Tokenize string in SQL (Firebird syntax)
Few days ago I wrote “Some thoughts on denormalization” post. Though concatenating data to one string is easy with there introduced function, splitting it back could be harder. I left it as exercise, but I feel, to make it complete, it’s good to show one possible implementation.
Here’s one I came with today (using Firebird syntax, however it’s almost pure SQL), quickly. It’s something I created from start to finish in one row and sure for some cases it could be optimized.
recreate procedure Tokenize(input varchar(1024), token char(1))
returns (result varchar(255))
as
declare newpos int;
declare oldpos int;
begin
oldpos = 1;
newpos = 1;
while (1 = 1) do
begin
newpos = position(token, input, oldpos);
if (newpos > 0) then
begin
result = substring(input from oldpos for newpos - oldpos);
suspend;
oldpos = newpos + 1;
end
else if (oldpos - 1 < char_length(input)) then
begin
result = substring(input from oldpos);
suspend;
break;
end
else
begin
break;
end
end
end
The procedure splits the input
string using the specified token
. The string can (or not) end with the token itself, the procedure will handle it.
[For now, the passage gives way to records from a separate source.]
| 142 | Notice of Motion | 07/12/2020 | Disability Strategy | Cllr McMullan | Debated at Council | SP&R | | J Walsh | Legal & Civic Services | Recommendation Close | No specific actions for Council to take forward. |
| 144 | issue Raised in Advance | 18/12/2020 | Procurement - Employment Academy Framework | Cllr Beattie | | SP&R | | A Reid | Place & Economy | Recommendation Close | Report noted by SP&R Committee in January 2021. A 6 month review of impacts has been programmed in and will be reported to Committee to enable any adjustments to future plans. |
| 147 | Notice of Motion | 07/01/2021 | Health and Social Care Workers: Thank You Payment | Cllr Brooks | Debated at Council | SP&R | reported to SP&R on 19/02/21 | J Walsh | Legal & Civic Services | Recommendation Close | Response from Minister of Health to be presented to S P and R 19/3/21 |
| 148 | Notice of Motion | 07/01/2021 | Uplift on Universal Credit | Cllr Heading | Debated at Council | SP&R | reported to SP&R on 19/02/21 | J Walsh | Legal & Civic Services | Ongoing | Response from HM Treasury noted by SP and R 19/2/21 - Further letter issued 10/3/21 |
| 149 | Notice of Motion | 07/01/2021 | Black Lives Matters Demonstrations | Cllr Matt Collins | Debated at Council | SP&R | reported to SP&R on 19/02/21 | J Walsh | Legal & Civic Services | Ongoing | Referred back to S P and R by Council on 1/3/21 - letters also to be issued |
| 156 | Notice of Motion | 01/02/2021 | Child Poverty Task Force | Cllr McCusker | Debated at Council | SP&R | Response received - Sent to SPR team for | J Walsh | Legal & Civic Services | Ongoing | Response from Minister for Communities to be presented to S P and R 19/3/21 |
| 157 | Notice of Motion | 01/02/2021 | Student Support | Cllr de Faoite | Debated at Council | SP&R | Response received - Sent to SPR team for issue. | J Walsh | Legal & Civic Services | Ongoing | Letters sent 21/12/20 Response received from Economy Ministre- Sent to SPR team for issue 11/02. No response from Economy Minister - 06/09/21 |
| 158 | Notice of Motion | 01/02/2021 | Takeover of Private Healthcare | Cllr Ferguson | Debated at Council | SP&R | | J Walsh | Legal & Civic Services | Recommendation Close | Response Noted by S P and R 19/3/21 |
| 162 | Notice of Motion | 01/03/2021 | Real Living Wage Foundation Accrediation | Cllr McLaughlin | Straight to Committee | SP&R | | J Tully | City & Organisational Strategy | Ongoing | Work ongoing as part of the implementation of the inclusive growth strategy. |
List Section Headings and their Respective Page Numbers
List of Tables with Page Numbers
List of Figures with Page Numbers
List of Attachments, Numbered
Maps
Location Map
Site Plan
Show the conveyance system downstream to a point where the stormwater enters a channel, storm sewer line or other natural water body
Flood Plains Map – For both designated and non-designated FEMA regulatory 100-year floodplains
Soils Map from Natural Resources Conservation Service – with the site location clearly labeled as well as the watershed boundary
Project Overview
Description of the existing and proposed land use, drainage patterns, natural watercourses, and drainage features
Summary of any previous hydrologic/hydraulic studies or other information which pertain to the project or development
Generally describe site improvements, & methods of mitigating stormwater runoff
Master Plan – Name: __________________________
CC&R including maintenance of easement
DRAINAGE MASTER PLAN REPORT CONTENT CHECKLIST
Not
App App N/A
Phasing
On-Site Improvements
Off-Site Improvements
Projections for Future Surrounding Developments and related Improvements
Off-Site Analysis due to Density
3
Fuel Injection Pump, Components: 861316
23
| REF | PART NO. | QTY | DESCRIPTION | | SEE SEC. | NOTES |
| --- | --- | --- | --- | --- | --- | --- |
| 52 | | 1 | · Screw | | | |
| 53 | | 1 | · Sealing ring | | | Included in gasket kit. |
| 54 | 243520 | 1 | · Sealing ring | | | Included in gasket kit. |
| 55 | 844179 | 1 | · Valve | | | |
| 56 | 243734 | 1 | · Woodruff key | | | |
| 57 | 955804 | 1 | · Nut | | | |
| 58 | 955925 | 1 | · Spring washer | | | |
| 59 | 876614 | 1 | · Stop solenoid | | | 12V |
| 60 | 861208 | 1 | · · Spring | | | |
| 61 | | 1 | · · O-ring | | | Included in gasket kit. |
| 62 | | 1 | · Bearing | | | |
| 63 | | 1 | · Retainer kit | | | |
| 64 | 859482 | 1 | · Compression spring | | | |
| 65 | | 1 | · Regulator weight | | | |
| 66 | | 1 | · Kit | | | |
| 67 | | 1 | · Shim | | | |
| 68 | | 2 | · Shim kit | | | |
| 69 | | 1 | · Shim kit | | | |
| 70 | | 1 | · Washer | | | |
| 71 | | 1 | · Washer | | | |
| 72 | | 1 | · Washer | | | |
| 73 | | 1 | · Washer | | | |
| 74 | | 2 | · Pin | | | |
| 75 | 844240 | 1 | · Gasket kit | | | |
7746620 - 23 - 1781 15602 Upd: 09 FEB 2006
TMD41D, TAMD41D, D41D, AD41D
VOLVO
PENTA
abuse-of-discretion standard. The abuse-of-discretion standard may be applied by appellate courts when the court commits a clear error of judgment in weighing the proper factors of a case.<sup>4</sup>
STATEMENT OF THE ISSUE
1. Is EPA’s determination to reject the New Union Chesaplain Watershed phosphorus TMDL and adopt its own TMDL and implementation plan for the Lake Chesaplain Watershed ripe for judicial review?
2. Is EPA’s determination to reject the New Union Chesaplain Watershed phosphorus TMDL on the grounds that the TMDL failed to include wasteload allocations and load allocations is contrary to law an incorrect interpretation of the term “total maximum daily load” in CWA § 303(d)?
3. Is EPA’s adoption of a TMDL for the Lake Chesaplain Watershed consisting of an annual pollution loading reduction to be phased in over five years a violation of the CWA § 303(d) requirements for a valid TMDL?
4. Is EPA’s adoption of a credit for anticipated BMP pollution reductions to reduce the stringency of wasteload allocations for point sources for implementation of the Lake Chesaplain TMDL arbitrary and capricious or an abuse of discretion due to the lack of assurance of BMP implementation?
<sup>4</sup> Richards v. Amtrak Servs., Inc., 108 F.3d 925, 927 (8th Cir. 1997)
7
select * from Tokenize('ab,cd,e', ',')
union all
select * from Tokenize('ab,cd,e,', ',');
union all
select * from Tokenize('ab,cd,e,,', ',');
What it is not handling is some form of quoting in case there’s a token inside the element. Mainly because its intended purpose is to tokenize strings you can control (see the previous post) and because it will slow down the execution.
Feel free to improve it etc. (either post link to your solution or post the code in comments).